Мы привыкли к смерти, она стала нам безразлична. Мало-помалу она выкосила всех, с кем я познакомился в первые дни, когда мы катили в бронированных вагонах к станции Бов. Гигантская толпа, которую временами я видел сквозь щели в забитых досками окнах, шагала под дождем в сторону долины Изера, рассыпалась вдоль дорог, разделялась, соединялась, распадалась вновь. Пятая Дивизия Морланда, Двадцать седьмая Сноу, Двадцать восьмая Бальфина, Первая канадская дивизия Олдерсона, ветераны октябрьских операций, к которым мы должны были присоединиться вместе с Территориальными и Экспедиционными войсками. Мы думали тогда о смерти — еще думали, но о смерти славной, говорили о ней между собой вечерами на привалах: как тот офицер шотландцев, что поднял своих солдат в атаку, выскочив с одной саблей в руке против германских пулеметов. На Коминском канале люди с нетерпением ждали приказа к наступлению, в упоении слушая далекую канонаду, не прекращающуюся ни днем, ни ночью, словно подземные громовые раскаты. Когда же наконец приказ поступил — вместе с сообщением о том, что части генерала Дугласа Хейга выступили в направлении Брюгге, — всех охватила буйная мальчишеская радость. Солдаты кричали «ура!», бросали в воздух фуражки, а мне вспоминались добровольцы с Родригеса, ожидавшие своей очереди у здания телеграфа. На берегах реки Лис к нам присоединилась французская кавалерия. В зимнем сумеречном свете их синие мундиры выглядели ненастоящими, напоминая брачное оперение диковинных птиц.
Тогда-то и начался наш долгий марш-бросок на северо-запад, вверх по каналу Ипр-Комин, к лесу Хоох, туда, откуда доносились громовые раскаты. Каждый день навстречу нам попадались войска. Это были французы и бельгийцы, выжившие в побоище при Диксмюде, они возвращались из Рамскапелле, где бельгийцы устроили настоящий потоп, открыв шлюзы на реке. Окровавленные, в лохмотьях, они рассказывали ужасающие истории: бесконечные атаки исступленных немцев, с бешеными криками сметавших всё на своем пути; сражения врукопашную по колено в грязи; штыковые атаки; трупы, плывущие по воде, застрявшие в камышах, повисшие на колючей проволоке.

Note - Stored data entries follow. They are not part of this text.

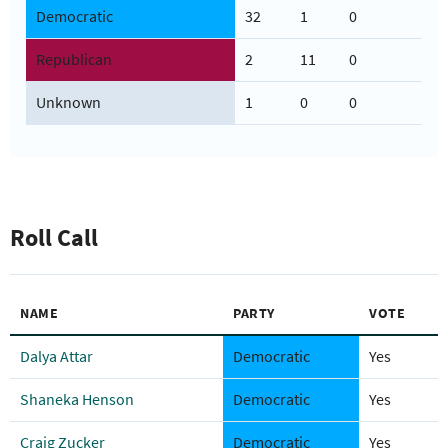
Democratic
32
1
0
Republican
2
11
0
Unknown
1
0
0
Roll Call
NAME
PARTY
VOTE
Dalya Attar
Democratic
Yes
Shaneka Henson
Democratic
Yes
Craig Zucker
Democratic
Yes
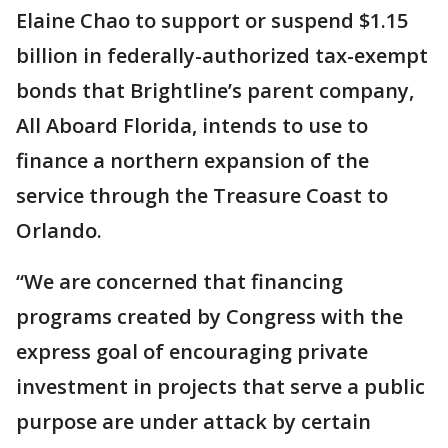
Elaine Chao to support or suspend $1.15
billion in federally-authorized tax-exempt
bonds that Brightline’s parent company,
All Aboard Florida, intends to use to
finance a northern expansion of the
service through the Treasure Coast to
Orlando.
“We are concerned that financing
programs created by Congress with the
express goal of encouraging private
investment in projects that serve a public
purpose are under attack by certain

Я все еще слышу эти рассказы. Тогда огненное кольцо сомкнулось вокруг нас: на севере — Диксмюде, Сен-Жюльен и лес Хоутхюлст, на юге — берега Лиса, Менин, Вервик. Мы идем по изрытой снарядами, опустошенной земле, с торчащими там и тут обугленными стволами деревьев. Мы двигаемся медленно, словно ползком: заметив утром на другом конце поля овраг или разрушенную ферму, мы знаем, что доберемся до них не раньше вечера. Тяжелая земля налипает на подошвы, мешает идти, и мы падаем лицом в грязь. Некоторые так и остаются лежать.
Мы ползаем по окопам, что сами вырыли до рассвета, прислушиваясь к близкому теперь грохоту пушек и треску пулеметов. Далеко, за холмами, где-то рядом с Ипром, сражаются французы. Но мы не видим людей — лишь черные следы, которыми они пачкают небо.

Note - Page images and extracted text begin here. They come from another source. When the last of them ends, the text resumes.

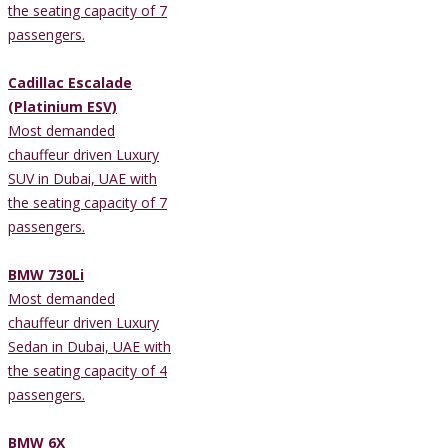
the seating capacity of 7
passengers.
Cadillac Escalade
(Platinium ESV)
Most demanded
chauffeur driven Luxury
SUV in Dubai, UAE with
the seating capacity of 7
passengers.
BMW 730Li
Most demanded
chauffeur driven Luxury
Sedan in Dubai, UAE with
the seating capacity of 4
passengers.
BMW 6X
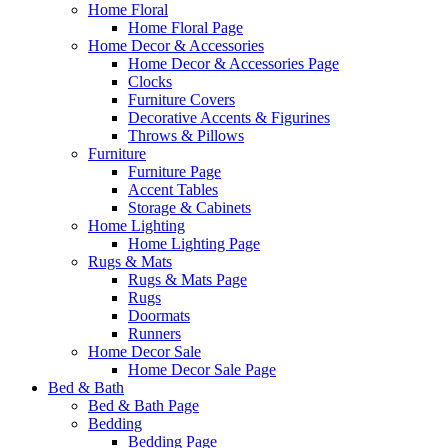
Home Floral
Home Floral Page
Home Decor & Accessories
Home Decor & Accessories Page
Clocks
Furniture Covers
Decorative Accents & Figurines
Throws & Pillows
Furniture
Furniture Page
Accent Tables
Storage & Cabinets
Home Lighting
Home Lighting Page
Rugs & Mats
Rugs & Mats Page
Rugs
Doormats
Runners
Home Decor Sale
Home Decor Sale Page
Bed & Bath
Bed & Bath Page
Bedding
Bedding Page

Вечерами Барнеу из Труа-Ривьера рассказывает о женщинах. Он описывает их тела, лица, волосы. Он говорит все это странным голосом, хриплым и печальным, будто все эти женщины умерли. Сначала мы смеялись, потому что это было нелепо — столько голых женщин тут, с нами, на войне. Война не женское дело, совсем наоборот, она — только для мужчин. Но потом нам стало страшно, страшно до дрожи, от всех этих женских тел в грязи, среди запаха мочи и тухлятины, в огненном кольце, дни и ночи горящем вокруг нас. Мы стали говорить ему тогда — по-английски, по-французски: «Хватит, заткнись, shut up! Прекрати трепаться!» Как-то вечером, когда он всё продолжал нести свой бред, один англичанин, здоровенный детина, врезал ему кулаком по морде, со зверской силой, может, и убил бы его, если бы не офицер, младший лейтенант, который вовремя появился с табельным револьвером в руке. А на следующее утро Барнеу исчез. Говорят, его перевели в Тринадцатую пехотную бригаду и он погиб в боях под Сен-Жюльеном.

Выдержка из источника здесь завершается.